Dikkat edilirse her seferinde, o dönemde yaşayanların çok daha ilerisinde bir tarih adres gösterilerek (net veya yaklaşık) doğruluğu o dönemde yaşayanlar tarafından test edilemeyecek kıyamet tahminleri yapılır. Hatırımda milenyuma (2000) girerken yaşanan tartışmalar, hatta bazı yabancı tarikatlerin, dünyanın sonu geldi diye toplu olarak intihar etmeleri kalmış. Bir de mayalar vardı tabi ki.
Salgın hastalıklar ise işbu alametler edebiyatının belki de en zayıf halkasıdır. Zira sadece 14. yüzyıldaki veba salgınında (Kara ölüm) tüm dünyada 200 milyona yakın insan hayatını kaybetmiştir.
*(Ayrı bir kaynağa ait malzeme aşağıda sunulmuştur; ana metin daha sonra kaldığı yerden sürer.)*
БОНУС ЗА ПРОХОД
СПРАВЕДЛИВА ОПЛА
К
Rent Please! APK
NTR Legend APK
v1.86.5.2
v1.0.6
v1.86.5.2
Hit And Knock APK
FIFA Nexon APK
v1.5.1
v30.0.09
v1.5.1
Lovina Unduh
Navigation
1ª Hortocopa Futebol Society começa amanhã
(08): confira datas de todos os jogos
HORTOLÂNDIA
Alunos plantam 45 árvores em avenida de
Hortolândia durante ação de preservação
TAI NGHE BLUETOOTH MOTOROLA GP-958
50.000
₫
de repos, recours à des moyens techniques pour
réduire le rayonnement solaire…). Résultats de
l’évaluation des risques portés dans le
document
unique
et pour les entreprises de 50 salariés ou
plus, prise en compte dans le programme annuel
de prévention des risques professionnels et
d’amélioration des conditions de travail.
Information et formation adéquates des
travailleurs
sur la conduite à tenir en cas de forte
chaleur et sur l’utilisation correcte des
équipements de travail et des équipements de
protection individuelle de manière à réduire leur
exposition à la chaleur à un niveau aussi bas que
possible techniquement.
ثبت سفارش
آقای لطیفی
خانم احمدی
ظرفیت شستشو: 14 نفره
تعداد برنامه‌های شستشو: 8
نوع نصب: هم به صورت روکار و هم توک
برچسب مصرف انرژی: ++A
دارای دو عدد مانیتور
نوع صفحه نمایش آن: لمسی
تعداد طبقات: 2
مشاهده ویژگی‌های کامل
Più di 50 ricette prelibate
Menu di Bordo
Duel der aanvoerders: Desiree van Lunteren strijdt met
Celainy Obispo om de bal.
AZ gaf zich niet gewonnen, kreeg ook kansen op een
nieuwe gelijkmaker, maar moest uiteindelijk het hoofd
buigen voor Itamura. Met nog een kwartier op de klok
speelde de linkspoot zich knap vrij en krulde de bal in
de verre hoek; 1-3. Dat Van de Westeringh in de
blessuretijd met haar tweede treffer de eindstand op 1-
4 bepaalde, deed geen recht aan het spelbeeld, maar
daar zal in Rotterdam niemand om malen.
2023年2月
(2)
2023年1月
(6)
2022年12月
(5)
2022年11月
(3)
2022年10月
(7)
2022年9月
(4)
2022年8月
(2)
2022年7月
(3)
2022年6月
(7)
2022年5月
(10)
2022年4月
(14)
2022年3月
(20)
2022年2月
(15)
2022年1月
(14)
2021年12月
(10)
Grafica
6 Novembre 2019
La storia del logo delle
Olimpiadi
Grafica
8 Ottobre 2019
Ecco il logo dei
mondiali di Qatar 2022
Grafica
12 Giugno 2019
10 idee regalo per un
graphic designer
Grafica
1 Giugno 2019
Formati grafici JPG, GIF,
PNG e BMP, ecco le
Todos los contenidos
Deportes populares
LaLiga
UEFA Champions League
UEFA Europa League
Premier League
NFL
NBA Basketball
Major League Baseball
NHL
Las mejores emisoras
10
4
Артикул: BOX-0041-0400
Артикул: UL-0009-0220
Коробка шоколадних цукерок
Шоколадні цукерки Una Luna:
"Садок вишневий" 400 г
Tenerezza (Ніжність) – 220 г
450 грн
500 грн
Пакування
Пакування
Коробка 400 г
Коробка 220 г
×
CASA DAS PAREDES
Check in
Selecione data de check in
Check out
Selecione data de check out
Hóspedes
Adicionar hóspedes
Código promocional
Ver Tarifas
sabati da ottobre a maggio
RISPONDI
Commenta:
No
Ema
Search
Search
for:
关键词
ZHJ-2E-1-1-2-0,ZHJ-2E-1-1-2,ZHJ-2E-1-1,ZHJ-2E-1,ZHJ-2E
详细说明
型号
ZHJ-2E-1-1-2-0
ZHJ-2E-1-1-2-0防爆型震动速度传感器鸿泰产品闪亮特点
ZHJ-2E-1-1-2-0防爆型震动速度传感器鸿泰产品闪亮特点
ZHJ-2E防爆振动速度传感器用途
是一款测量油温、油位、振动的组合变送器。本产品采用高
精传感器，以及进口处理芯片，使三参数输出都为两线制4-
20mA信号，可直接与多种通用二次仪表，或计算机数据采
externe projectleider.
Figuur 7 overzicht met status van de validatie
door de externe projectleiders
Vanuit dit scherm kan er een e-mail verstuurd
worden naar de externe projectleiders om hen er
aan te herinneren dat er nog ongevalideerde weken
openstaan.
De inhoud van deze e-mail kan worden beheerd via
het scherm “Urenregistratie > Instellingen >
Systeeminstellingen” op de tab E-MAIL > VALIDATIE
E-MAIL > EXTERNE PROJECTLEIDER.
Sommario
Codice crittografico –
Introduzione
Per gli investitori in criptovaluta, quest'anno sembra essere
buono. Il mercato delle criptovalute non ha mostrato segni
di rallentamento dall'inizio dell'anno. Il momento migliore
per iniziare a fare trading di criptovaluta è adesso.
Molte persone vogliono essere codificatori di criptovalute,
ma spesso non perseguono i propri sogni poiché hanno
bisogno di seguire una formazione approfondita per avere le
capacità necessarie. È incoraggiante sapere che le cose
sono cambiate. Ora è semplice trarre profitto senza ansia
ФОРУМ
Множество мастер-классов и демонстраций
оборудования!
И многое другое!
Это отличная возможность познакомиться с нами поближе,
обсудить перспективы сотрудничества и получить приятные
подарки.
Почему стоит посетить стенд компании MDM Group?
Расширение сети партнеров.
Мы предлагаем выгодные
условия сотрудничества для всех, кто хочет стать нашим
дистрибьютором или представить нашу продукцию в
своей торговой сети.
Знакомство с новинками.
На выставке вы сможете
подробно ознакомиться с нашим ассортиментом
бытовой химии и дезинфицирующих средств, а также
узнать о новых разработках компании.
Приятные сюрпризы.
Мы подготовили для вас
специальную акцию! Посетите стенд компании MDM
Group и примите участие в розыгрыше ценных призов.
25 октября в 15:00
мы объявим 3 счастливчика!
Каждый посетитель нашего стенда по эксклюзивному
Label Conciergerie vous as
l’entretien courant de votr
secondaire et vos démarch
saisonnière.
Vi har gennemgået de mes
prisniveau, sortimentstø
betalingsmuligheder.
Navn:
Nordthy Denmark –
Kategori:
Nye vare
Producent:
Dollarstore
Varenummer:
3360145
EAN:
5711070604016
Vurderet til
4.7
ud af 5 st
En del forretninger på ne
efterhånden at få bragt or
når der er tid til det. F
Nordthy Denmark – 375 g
1349 yılına ait bu çizim, günümüz Belçika’sındaki bir şehirde vebadan ölenlerin definini gösteriyor.
Bu açıdan savaşlarda, işgallerde ölen insanları es geçerek, bilebildiğimiz tarihteki salgınları genel olarak şöyle bir sıralamaya çalışalım:
– Atina vebası: 5. yüzyıl, Yaklaşık 100.000 kişi öldü
– Justinianus veba salgını: 6. yüzyıl. Yaklaşık 50 milyon kişi öldü
– Kara Veba: 14. yüzyıl. Yaklaşık 200 milyon kişi öldü
– Kanamalı ateş: 16. yüzyıl. Yaklaşık 20 milyon kişi öldü
– Kolera: 19. yüzyıl. Yaklaşık 2 milyon kişi öldü
– İspanyol gribi: 1918. 50 milyondan fazla kişi öldü
– Asya gribi: 1957. Yaklaşık 2 milyon kişi öldü
– Hon Kong gribi: 1968. Yaklaşık 1 milyon kişi öldü
– HIV (Aids): 1982-günümüz. Yaklaşık 32 milyon kişi öldü/ölmeye devam ediyor
– Domuz gribi (H1N1): 2009. 500.000’den fazla kişi öldü (Çoğunluğu yaşlılar)
Bunların dışında ölü sayısı çok daha düşük ancak ölüm oranı oldukça yüksek ve henüz tedavisi bulunamayan birçok salgın da mevcuttur.
Kaynaklarla beraber daha ayrıntılı bilgiye buradan ulaşabilirsiniz.
Sana kıyamet saatini soruyorlar, ne zaman bastırıp kalacak diye? De ki “Onun bilgisi sadece Rabbimdedir. Vakti gelince onu açıklayacak olan O’dur. Ağırlığı göklerin ve yerin üstüne çökmüştür. Size gelişi ansızın olacaktır.” Sanki haberin varmış gibi, tutup sana soruyorlar. De ki “Onun bilgisi sadece Allah katındadır. Ama insanların çoğu bunu bilmezler.” Araf/187
Asıl konumuza dönersek, Rabbimizin bir çok ayette ısrarla “bilmediğini söyle” dediği bir konu hakkında, sürekli esneterek ve büyük bir inatla Allah Resulü’ne (s.a.v.) Son Saati tahmin ettirme çabamız ilginç. Belki de yaşanan zulümleri meşru gösterip, Son Saat yaklaşıyor perdesini kullanarak, bireysel tepkilerin büyüyüp toplumsal tepkiye ve uyanışa neden olmasını engellemek için yapılan planlı işlerdir bunlar, bil(e)miyorum; ama en azından sonuçlarından birinin bu olduğunu söyleyebilirim. “Zaten ahir zamandayız” diye yaşanan tüm felaketleri, zulümleri sanki daha önce hiç yaşanmamış gibi göstermek, hem tarihi gerçekliğe aykırı hem de insana-insanlığa zerre kadar faydası yok.